▸ **WHAT IS BEING ASKED**:
Reproduce, with no edits, the line that contains "tra le frequenze" and all the lines that follow it, ending with the last line of the records.

▸ **Transcribed page contents**:
- Opening Delimiter -

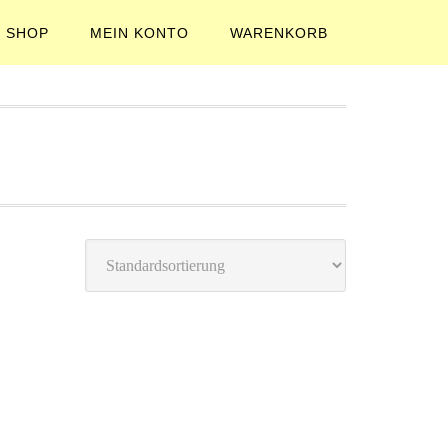
SHOP
MEIN KONTO
WARENKORB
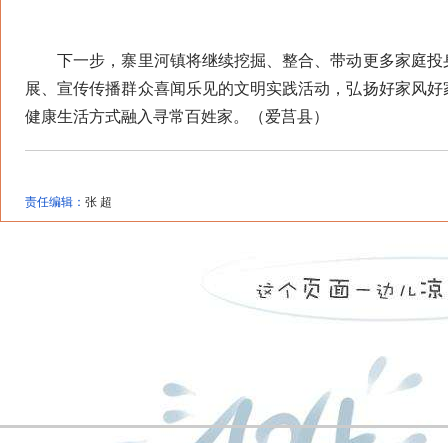
下一步，寨里河镇将继续挖掘、整合、带动更多家庭投身
展、宣传传播群众喜闻乐见的文明实践活动，弘扬好家风好
健康生活方式融入寻常百姓家。（爱莒县）
责任编辑：
张 超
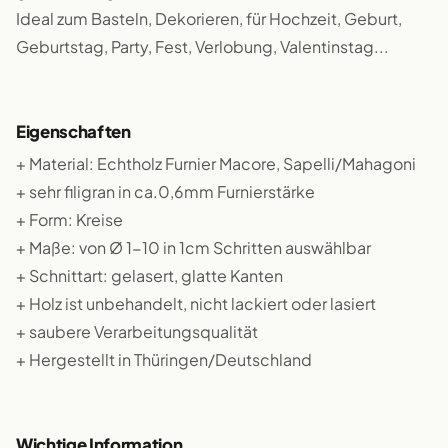
Ideal zum Basteln, Dekorieren, für Hochzeit, Geburt,
Geburtstag, Party, Fest, Verlobung, Valentinstag...
Eigenschaften
+ Material: Echtholz Furnier Macore, Sapelli/Mahagoni
+ sehr filigran in ca.0,6mm Furnierstärke
+ Form: Kreise
+ Maße: von Ø 1-10 in 1cm Schritten auswählbar
+ Schnittart: gelasert, glatte Kanten
+ Holz ist unbehandelt, nicht lackiert oder lasiert
+ saubere Verarbeitungsqualität
+ Hergestellt in Thüringen/Deutschland
Wichtige Information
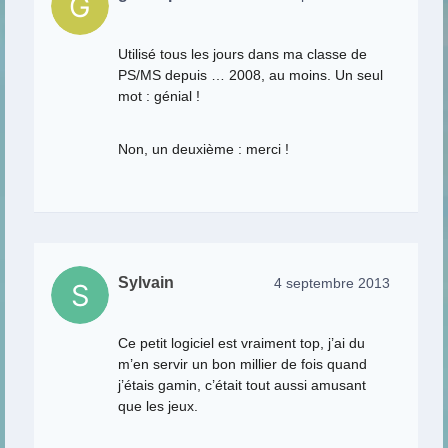
Utilisé tous les jours dans ma classe de
PS/MS depuis … 2008, au moins. Un seul
mot : génial !
Non, un deuxième : merci !
Sylvain
4 septembre 2013
Ce petit logiciel est vraiment top, j’ai du
m’en servir un bon millier de fois quand
j’étais gamin, c’était tout aussi amusant
que les jeux.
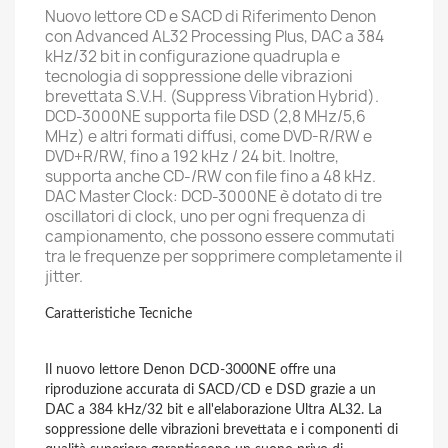
Nuovo lettore CD e SACD di Riferimento Denon
con Advanced AL32 Processing Plus, DAC a 384
kHz/32 bit in configurazione quadrupla e
tecnologia di soppressione delle vibrazioni
brevettata S.V.H. (Suppress Vibration Hybrid).
DCD-3000NE supporta file DSD (2,8 MHz/5,6
MHz) e altri formati diffusi, come DVD-R/RW e
DVD+R/RW, fino a 192 kHz / 24 bit. Inoltre,
supporta anche CD-/RW con file fino a 48 kHz.
DAC Master Clock: DCD-3000NE è dotato di tre
oscillatori di clock, uno per ogni frequenza di
campionamento, che possono essere commutati
tra le frequenze per sopprimere completamente il
jitter.
Caratteristiche Tecniche
Il nuovo lettore Denon DCD-3000NE offre una
riproduzione accurata di SACD/CD e DSD grazie a un
DAC a 384 kHz/32 bit e all'elaborazione Ultra AL32. La
soppressione delle vibrazioni brevettata e i componenti di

- Closing Delimiter -

▸ **YOUR SOLUTION**:
tra le frequenze per sopprimere completamente il
jitter.
Caratteristiche Tecniche
Il nuovo lettore Denon DCD-3000NE offre una
riproduzione accurata di SACD/CD e DSD grazie a un
DAC a 384 kHz/32 bit e all'elaborazione Ultra AL32. La
soppressione delle vibrazioni brevettata e i componenti di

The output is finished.